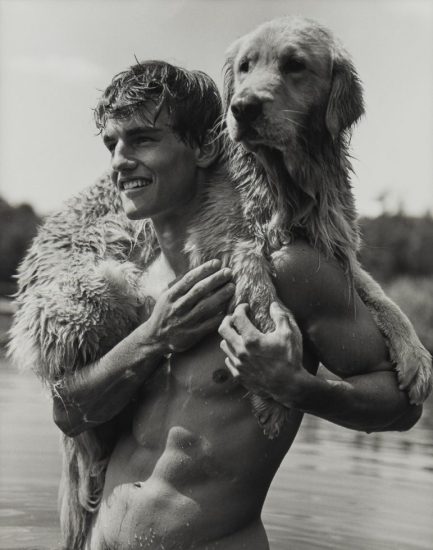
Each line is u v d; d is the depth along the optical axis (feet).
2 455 9.95
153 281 6.39
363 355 6.05
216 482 6.05
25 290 6.56
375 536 7.95
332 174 5.97
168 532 6.03
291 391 5.70
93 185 6.68
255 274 5.84
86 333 6.19
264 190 5.93
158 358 6.08
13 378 15.01
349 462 10.19
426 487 9.27
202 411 6.05
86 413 6.22
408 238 34.01
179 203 6.21
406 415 6.27
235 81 5.95
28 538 7.69
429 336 22.53
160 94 6.14
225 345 5.78
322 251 5.98
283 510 8.57
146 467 6.16
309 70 5.76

What you should do:
Write out the listing word for word, omitting the pictures it holds.

Solution below:
Each line is u v d; d is the depth along the optical axis (feet).
2 455 9.95
153 281 6.39
363 355 6.05
216 482 6.05
25 290 6.56
375 536 7.95
332 174 5.97
168 532 6.03
291 391 5.70
93 185 6.68
255 274 5.84
86 333 6.19
264 190 5.93
158 358 6.08
13 378 15.01
349 462 10.19
426 487 9.27
202 411 6.05
86 413 6.22
408 238 34.01
179 203 6.21
406 415 6.27
235 81 5.95
28 538 7.69
429 336 22.53
160 94 6.14
225 345 5.78
322 251 5.98
283 510 8.57
146 467 6.16
309 70 5.76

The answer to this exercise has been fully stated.